Here’s my love/hate list. More love than hate and most of my issues go away when I move on from making sounds to using them.
I love using neighbor tracks especially combined with playing the filter rez. 
I love performance mode although it’s very much trial and error. I hope performance mode gets expanded on. I dunno, maybe within a knob macro have knobs able to scale in relation to another, using the envelope shapes with the same parameters from the LFO page. Same deal with performance so for instance, moving knob a would scale knob b exponentially negative and knob c linear, positive and so on.
I don’t think the interface is quite as smooth to operate as the rest of the elektron boxes, yes, even the octatrack! Sure you can do everything without a lot of menu diving or combos, but I reach for the wrong knobs more.
Maybe it’s just my crappy brain, but 5 knobs in a row gets slightly less immediate, in terms of reaching for the right one without thinking. Maybe if E+J (or A +F?) were assignable to anything or to control performance macros?
Might seem strange, but i’d dig more pages with bigger graphics. The Monomachine graphics seem ridiculous and almost childishly huge and that’s a good thing! Feels more like play. I’d be happy to tap the osc buttons more, especially because the noise page is so lonely!
I see the analog4 largely as the spiritual successor to the monopoly. I think the 4 was kind of misleading, for me at least, in that the 4 isn’t so much that you have 4 tracks to work with, but that there is a great, to me at least, sense of cohesion capable between the 4 tracks. I got more into it when I stopped treating the tracks as four independent elements. I think there’s a reason it only has two outs.
To me, it’s seems the easiest, most painfree elektron box for switching things up on the fly. Once you get into it, so much love!

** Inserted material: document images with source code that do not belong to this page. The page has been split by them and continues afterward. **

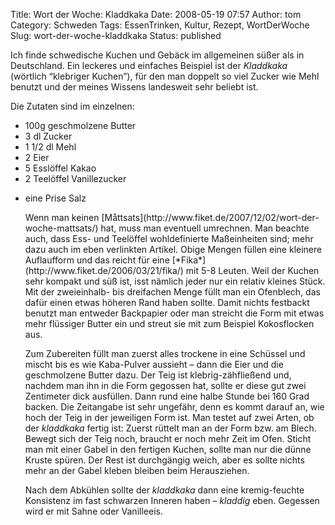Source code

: Title: Wort der Woche: Kladdkaka
Date: 2008-05-19 07:57
Author: tom
Category: Schweden
Tags: EssenTrinken, Kultur, Rezept, WortDerWoche
Slug: wort-der-woche-kladdkaka
Status: published

Ich finde schwedische Kuchen und Gebäck im allgemeinen süßer als in
Deutschland. Ein leckeres und einfaches Beispiel ist der *Kladdkaka*
(wörtlich “klebriger Kuchen”), für den man doppelt so viel Zucker wie
Mehl benutzt und der meines Wissens landesweit sehr beliebt ist.

Die Zutaten sind im einzelnen:

-   100g geschmolzene Butter
-   3 dl Zucker
-   1 1/2 dl Mehl
-   2 Eier
-   5 Esslöffel Kakao
-   2 Teelöffel Vanillezucker

<ul>
<li>
eine Prise Salz

</p>
Wenn man keinen
[Måttsats](http://www.fiket.de/2007/12/02/wort-der-woche-mattsats/) hat,
muss man eventuell umrechnen. Man beachte auch, dass Ess- und Teelöffel
wohldefinierte Maßeinheiten sind; mehr dazu auch im eben verlinkten
Artikel. Obige Mengen füllen eine kleinere Auflaufform und das reicht
für eine [*Fika*](http://www.fiket.de/2006/03/21/fika/) mit 5-8 Leuten.
Weil der Kuchen sehr kompakt und süß ist, isst nämlich jeder nur ein
relativ kleines Stück. Mit der zweieinhalb- bis dreifachen Menge füllt
man ein Ofenblech, das dafür einen etwas höheren Rand haben sollte.
Damit nichts festbackt benutzt man entweder Backpapier oder man streicht
die Form mit etwas mehr flüssiger Butter ein und streut sie mit zum
Beispiel Kokosflocken aus.

Zum Zubereiten füllt man zuerst alles trockene in eine Schüssel und
mischt bis es wie Kaba-Pulver aussieht – dann die Eier und die
geschmolzene Butter dazu. Der Teig ist klebrig-zähfließend und, nachdem
man ihn in die Form gegossen hat, sollte er diese gut zwei Zentimeter
dick ausfüllen. Dann rund eine halbe Stunde bei 160 Grad backen. Die
Zeitangabe ist sehr ungefähr, denn es kommt darauf an, wie hoch der Teig
in der jeweiligen Form ist. Man testet auf zwei Arten, ob der
*kladdkaka* fertig ist: Zuerst rüttelt man an der Form bzw. am Blech.
Bewegt sich der Teig noch, braucht er noch mehr Zeit im Ofen. Sticht man
mit einer Gabel in den fertigen Kuchen, sollte man nur die dünne Kruste
spüren. Der Rest ist durchgängig weich, aber es sollte nichts mehr an
der Gabel kleben bleiben beim Herausziehen.

Nach dem Abkühlen sollte der *kladdkaka* dann eine kremig-feuchte
Konsistenz im fast schwarzen Inneren haben – *kladdig* eben. Gegessen
wird er mit Sahne oder Vanilleeis.

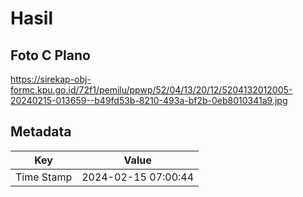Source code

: # Hasil

## Foto C Plano

https://sirekap-obj-formc.kpu.go.id/72f1/pemilu/ppwp/52/04/13/20/12/5204132012005-20240215-013659--b49fd53b-8210-493a-bf2b-0eb8010341a9.jpg


## Metadata

| Key        | Value               |
| ---------- | ------------------- |
| Time Stamp | 2024-02-15 07:00:44 |



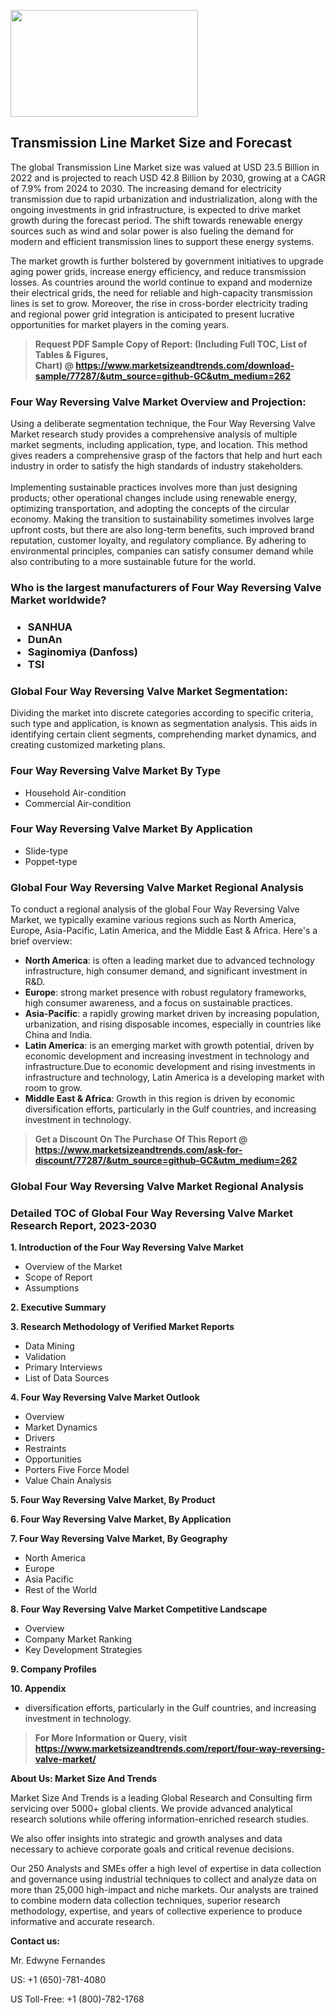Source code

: <p><img class="alignnone size-medium wp-image-20088" src="https://ffe5etoiles.com/wp-content/uploads/2024/12/MST1-300x171.png" alt="" width="300" height="171" /></p><h2>Transmission Line Market Size and Forecast</h2><p>The global Transmission Line Market size was valued at USD 23.5 Billion in 2022 and is projected to reach USD 42.8 Billion by 2030, growing at a CAGR of 7.9% from 2024 to 2030. The increasing demand for electricity transmission due to rapid urbanization and industrialization, along with the ongoing investments in grid infrastructure, is expected to drive market growth during the forecast period. The shift towards renewable energy sources such as wind and solar power is also fueling the demand for modern and efficient transmission lines to support these energy systems.</p><p>The market growth is further bolstered by government initiatives to upgrade aging power grids, increase energy efficiency, and reduce transmission losses. As countries around the world continue to expand and modernize their electrical grids, the need for reliable and high-capacity transmission lines is set to grow. Moreover, the rise in cross-border electricity trading and regional power grid integration is anticipated to present lucrative opportunities for market players in the coming years.</p></p><blockquote id="" class=""><strong>Request PDF Sample Copy of Report: (Including Full TOC, List of Tables &amp; Figures, Chart)&nbsp;@&nbsp;<strong><a href="https://www.marketsizeandtrends.com/download-sample/77287/&utm_source=github-GC&utm_medium=262" target="_blank">https://www.marketsizeandtrends.com/download-sample/77287/&utm_source=github-GC&utm_medium=262</a></strong></strong></blockquote><h3 id="" class="">Four Way Reversing Valve Market&nbsp;Overview and Projection:</h3><p id="" class="">Using a deliberate segmentation technique, the Four Way Reversing Valve Market research study provides a comprehensive analysis of multiple market segments, including application, type, and location. This method gives readers a comprehensive grasp of the factors that help and hurt each industry in order to satisfy the high standards of industry stakeholders. <br /> <br />Implementing sustainable practices involves more than just designing products; other operational changes include using renewable energy, optimizing transportation, and adopting the concepts of the circular economy. Making the transition to sustainability sometimes involves large upfront costs, but there are also long-term benefits, such improved brand reputation, customer loyalty, and regulatory compliance. By adhering to environmental principles, companies can satisfy consumer demand while also contributing to a more sustainable future for the world.</p><h3 id="" class="">Who is the largest manufacturers of&nbsp;Four Way Reversing Valve Market worldwide?</h3><h3 class=""><p><ul><li>SANHUA </li><li> DunAn </li><li> Saginomiya (Danfoss) </li><li> TSI</li></ul></p></h3><h3 id="" class="">Global&nbsp;Four Way Reversing Valve Market Segmentation:</h3><p id="" class="">Dividing the market into discrete categories according to specific criteria, such type and application, is known as segmentation analysis. This aids in identifying certain client segments, comprehending market dynamics, and creating customized marketing plans.</p><h3 id="" class="">Four Way Reversing Valve Market&nbsp;By Type</h3><p><p><ul><li>Household Air-condition</li><li> Commercial Air-condition</p></li></ul></p></p><h3 id="" class="">Four Way Reversing Valve Market&nbsp;By Application</h3><p class=""><p><ul><li>Slide-type</li><li> Poppet-type</li></ul></p></p><h3 id="" class="">Global Four Way Reversing Valve Market Regional Analysis</h3><p id="" class="">To conduct a regional analysis of the global Four Way Reversing Valve Market, we typically examine various regions such as North America, Europe, Asia-Pacific, Latin America, and the Middle East &amp; Africa. Here's a brief overview:</p><ul><li><strong>North America</strong>: is often a leading market due to advanced technology infrastructure, high consumer demand, and significant investment in R&amp;D.</li><li><strong>Europe</strong>: strong market presence with robust regulatory frameworks, high consumer awareness, and a focus on sustainable practices.</li><li><strong>Asia-Pacific</strong>: a rapidly growing market driven by increasing population, urbanization, and rising disposable incomes, especially in countries like China and India.</li><li><strong>Latin America</strong>: is an emerging market with growth potential, driven by economic development and increasing investment in technology and infrastructure.Due to economic development and rising investments in infrastructure and technology, Latin America is a developing market with room to grow.</li><li><strong>Middle East &amp; Africa</strong>: Growth in this region is driven by economic diversification efforts, particularly in the Gulf countries, and increasing investment in technology.</li></ul><blockquote id="" class=""><strong>Get a Discount On The Purchase Of This Report @ <strong><a href="https://www.marketsizeandtrends.com/ask-for-discount/77287/&utm_source=github-GC&utm_medium=262" target="_blank">https://www.marketsizeandtrends.com/ask-for-discount/77287/&utm_source=github-GC&utm_medium=262</a></strong></strong></blockquote><h3 id="" class="">Global Four Way Reversing Valve Market Regional Analysis</h3><h3 id="" class="">Detailed TOC of Global Four Way Reversing Valve Market Research Report, 2023-2030</h3><p id="" class=""><strong>1. Introduction of the Four Way Reversing Valve Market</strong></p><ul><li>Overview of the Market</li><li>Scope of Report</li><li>Assumptions</li></ul><p id="" class=""><strong>2. Executive Summary</strong></p><p id="" class=""><strong>3. Research Methodology of Verified Market Reports</strong></p><ul><li>Data Mining</li><li>Validation</li><li>Primary Interviews</li><li>List of Data Sources</li></ul><p id="" class=""><strong>4. Four Way Reversing Valve Market Outlook</strong></p><ul><li>Overview</li><li>Market Dynamics</li><li>Drivers</li><li>Restraints</li><li>Opportunities</li><li>Porters Five Force Model</li><li>Value Chain Analysis</li></ul><p id="" class=""><strong>5. Four Way Reversing Valve Market, By Product</strong></p><p id="" class=""><strong>6. Four Way Reversing Valve Market, By Application</strong></p><p id="" class=""><strong>7. Four Way Reversing Valve Market, By Geography</strong></p><ul><li>North America</li><li>Europe</li><li>Asia Pacific</li><li>Rest of the World</li></ul><p id="" class=""><strong>8. Four Way Reversing Valve Market Competitive Landscape</strong></p><ul><li>Overview</li><li>Company Market Ranking</li><li>Key Development Strategies</li></ul><p id="" class=""><strong>9. Company Profiles</strong></p><p id="" class=""><strong>10. Appendix</strong></p><ul><li>diversification efforts, particularly in the Gulf countries, and increasing investment in technology.</li></ul><blockquote id="" class=""><strong>For More Information or Query, visit <strong><strong><a href="https://www.marketsizeandtrends.com/report/four-way-reversing-valve-market/" target="_blank">https://www.marketsizeandtrends.com/report/four-way-reversing-valve-market/</a></strong></strong></strong></blockquote><p id="" class=""><strong>About Us: Market Size And Trends</strong></p><p id="" class="">Market Size And Trends is a leading Global Research and Consulting firm servicing over 5000+ global clients. We provide advanced analytical research solutions while offering information-enriched research studies.</p><p id="" class="">We also offer insights into strategic and growth analyses and data necessary to achieve corporate goals and critical revenue decisions.</p><p id="" class="">Our 250 Analysts and SMEs offer a high level of expertise in data collection and governance using industrial techniques to collect and analyze data on more than 25,000 high-impact and niche markets. Our analysts are trained to combine modern data collection techniques, superior research methodology, expertise, and years of collective experience to produce informative and accurate research.</p><p id="" class=""><strong>Contact us:</strong></p><p id="" class="">Mr. Edwyne Fernandes</p><p id="" class="">US: +1 (650)-781-4080</p><p id="" class="">US Toll-Free: +1 (800)-782-1768</p>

It’s kits from the old school mixed with (savable!) scenes from the octatrack.
Make a sound, use a few patterns, sample it, save some sounds, load some new stuff, make some new stuff, repeat. I find it’s the most pro-ADD box they make, as long as you have the attention span to make sounds. 
To that end, I’d like to see a more “musical” performance based implementation of things like selecting track sounds, and I think editing and p-locking those (looooooong) parameter lists is a bit too error prone.
Still, the majority of other synths, analog or digital(!) are way more cumbersome to change things up.
The more I build up my own sounds and kits the smoother and more enjoyable the experience gets. There are some good presets, I think, maybe? but I can’t remember what they are and it defeats being able to quickly switch sounds if I have to audition a ton, so I don’t!
For me at least, it was helpful to think of some of the individual sounds more as templates with modulation routings and envelope shapes.